Supergroups. One of the most despised words in music journalism. But, they are a phenomenon which come together for multiple reasons. Some of them come down to financial considerations – a bunch of down on their luck musos pooling their combined, and often dubious talents, in order to pull together a few meagre shekels in order to stave off the inevitability of having to sell off the last of their beloved copycat Strats to pay for the next meal on the family table. Some come down to some bright-eyed wet-behind-the-ears record company A&R wannabe saying to himself “wouldn’t it be a bright idea to put so-and-so and whomsoever in the same studio?”. But, by and large, they come down to the genuine desire of the individuals concerned to make music together and fuck the circumstances and outcomes…
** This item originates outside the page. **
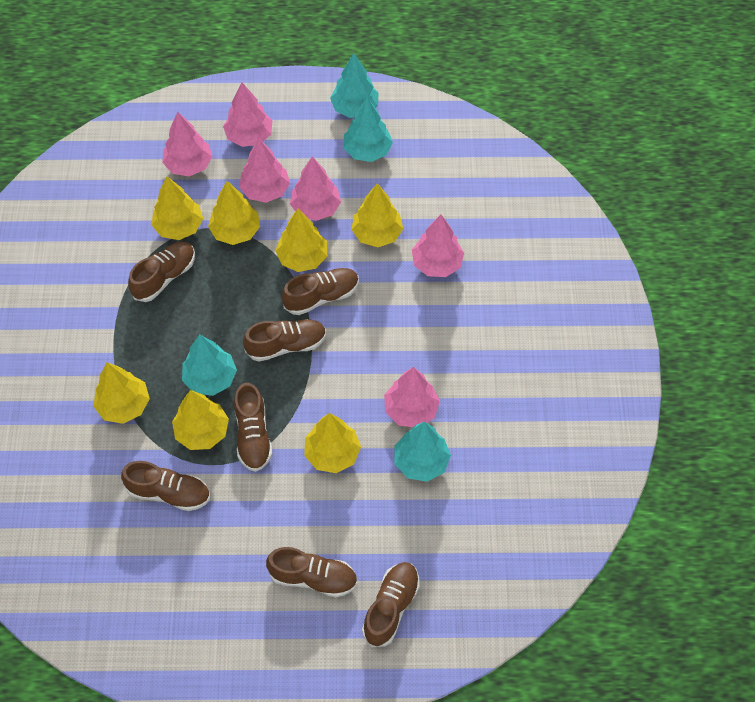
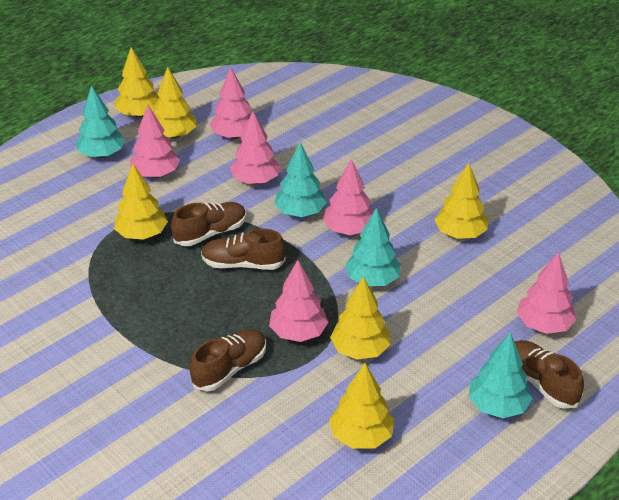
brown shoe: [121,461,210,511] [128,242,195,302] [234,383,272,472] [243,319,326,361] [266,547,358,597] [282,268,359,315] [362,562,420,647] = 7 -> [171,202,246,246] [190,329,266,391] [201,229,286,270] [515,340,584,409] = 4
yellow tree: [93,363,150,424] [152,176,203,240] [172,390,229,450] [208,181,260,245] [275,209,327,272] [304,413,361,473] [351,183,403,247] = 7 -> [114,164,168,240] [115,47,159,118] [154,67,197,139] [329,363,394,449] [330,276,390,360] [435,163,488,239] = 6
In the case of the Devil City Angels, it is very much a case of the latter. The band has its roots at a Keith Moon and Jon Entwhistle tribute show, when LA Guns guitarist Tracii Guns, Poison drummer Rikki Rocket and Cinderella bassist Eric Brittingham jammed together on stage. It was like a meeting of ’80s glam metal minds and the trio quickly recruited vocalist Brandon Gibbs – at the time fronting Brittingham’s Cheap Thrill project – and headed into the studio.
The result, a year later, being this self-titled debut album. It’s one which is very much rooted in the pedigree of each of its constituent contributors. But, it’s also one which brings that pedigree kicking and screaming into the modern era. For it is one which demonstrates the experience of its protagonists while at the same time sounding so fresh that it seriously will give anything produced by musicians of a younger generation an extremely serious run for their money.
‘Devil City Angels’ is the sort of album that sounds like a bunch of old mates just having fun. Yet, at the same time, it’s as tight and professional as you would expect of a collection of musicians of this pedigree. Guns’ guitar is raw and passionate, grinding out his crunching, dirty riffs over Brittingham and Rocket’s tight rhythms, while Gibbs’ vocals are gritty and empowered. You can feel the rarity of the basic jams which spawned the finished songs, while at the same time the latter are polished, but not overly so, as there is enough grit under its fingernails to echo the pre-permed days of the glam/sleaze era.
Numb / All My People / Boneyard / I’m Living / No Angels / Goodbye Forever / Ride With Me / All I Need / Back To The Drive / Bad Decisions
Recommended listening: Boneyard
‘Devil City Angels’ is out now in the UK and Europe, and released in North America on September 18, via Century Media.
Tracii Guns is currently touring the UK with Gunzo.